The emergency overflow ward is strangely quiet. There’s a faint chorus of beeps and murmurs and coughs, but we’re away from the din of acute trauma. Misty grey light is filtering through the window.

Soft restraints, the nurse said, because she keeps trying to pull off her oxygen.

-I wonder about the trees.   (says Robert Frost, and I do too.) Poems show up at odd moments.

-I wear a lot of equipment, but I’m never really safe, am I?

-Live in the moment! (say the well meaning guides). Be like the children who experience NOW.  They might lie. Children’s now is a bustling extension of the future. Come with me and I’ll show you a ward of those who only exist in the present. There is no calm and every hand grips tightly.

My mom’s care conference was today.   I became acquainted with the new cat on her floor.

They mentioned that she sleeps a lot.

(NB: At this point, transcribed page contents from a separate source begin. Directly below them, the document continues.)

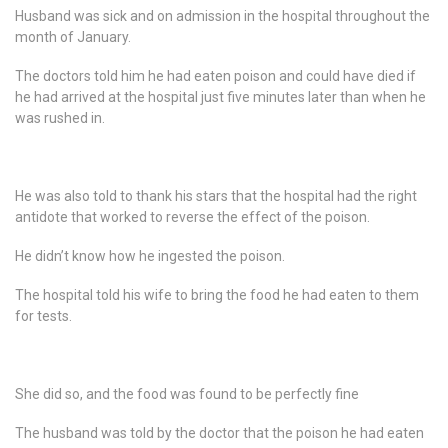
Husband was sick and on admission in the hospital throughout the
month of January.
The doctors told him he had eaten poison and could have died if
he had arrived at the hospital just five minutes later than when he
was rushed in.
He was also told to thank his stars that the hospital had the right
antidote that worked to reverse the effect of the poison.
He didn’t know how he ingested the poison.
The hospital told his wife to bring the food he had eaten to them
for tests.
She did so, and the food was found to be perfectly fine
The husband was told by the doctor that the poison he had eaten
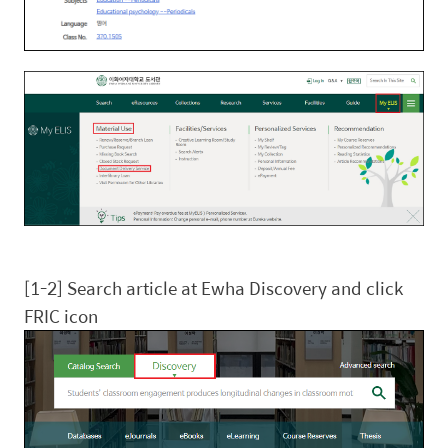
[1-2] Search article at Ewha Discovery and click
FRIC icon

It’s true.  Almost every time I go to visit she’s snoozing.  It makes me wonder about nature of dreams in a person with dementia. Is it possible that their dreams are coherent?  What if… upon waking, the clarity dissolves into confusion?

I got a call while I was making dinner.  Apparently my mom tried to escape this afternoon. She managed to get on an elevator and made it down to the second floor.  This would have taken some quick moves and timing, as the elevator is operated with a pass code.

I’m concerned of course, but there’s also a certain sense of pride in knowing one’s mom is a breakout artist.

She’s not adjusting well. Visits are a difficult experience.

A little taste of Alzheimer’s.   I found this note earlier when tidying up. It’s from a couple of years ago, shortly after our dog succumbed to complications from a tumor.  For weeks afterward my mom wrote these nightmarish little notes to herself in an attempt to explain the disappearance. In her eyes I was a bloodthirsty monster.  She got quite creative with some of the scenarios.

Somehow my mom got hold of a round brush and tangled it up in her hair. It took most of an hour to get it free. 

I turned my back for three seconds and she managed to do it again – but much worse. I couldn’t untangle it.  She’s now sporting a new ‘do. It’s kind of punk.

The hardest thing you’ll ever have to do, he said…

I was talking with my uncle, who is going through a situation much like the one I face.  My aunt started showing signs of frontal lobe dementia shortly after my mom’s symptoms started.  He too is in the process of finding a long-term care facility.

My uncle worked as a salesman for a building supply company, owned a paint store and spent countless hours coaching hockey. Outwardly he’s a pretty tough character. Inside he is a very fragile man. I could hear the desperation in his voice.  He’d been to visit the Alzheimer’s floor, and it just shattered him.  Caught in the hazy world that exists when the strain of care has become too much and the horror that waits on the top floor -he’s unraveling. What to do… what to do…

I’ve been on the top floor a couple of times in different facilities. It’s grim, but it doesn’t bring out the same level of emotion in me. Have I been numbed? I see empty shells, mouths gaping, vestiges of a life. Just a transitory stage.

So much to do. So many hoops. Visits to a new doctor, visits for assessments, visits to get pills (I travel a great distance to do this – out of loyalty to the most caring and professional pharmacist in the world). Travel for useless diagnostics ordered by a doctor who likes to bill large. A doctor who has impeccably plucked eyebrows.

“You must have a great support system!"  I hear this too often from people who assume that such a thing exists. I’m going to break through the surface one of these days. Right now my lungs are burning.

My hearing is better than some. Finely tuned, you might say.  Today it is useful and infuriating as I can hear the exterior door latch turning from my basement workshop.  I need that part of myself back, that little piece of my attention that is always devoted to keeping doors unopened and people safe.

Time for new photo I.D.! The nice lady at the licensing place thought it was cute when my mother couldn’t get her signature in the box without touching the border lines for the first four attempts. She kept printing out the form though, and she let out a “yay” when success was achieved.  I looked at it and mentioned that it looked nothing like her signature. “That’s fine”, she said. “I think we’ll take it.”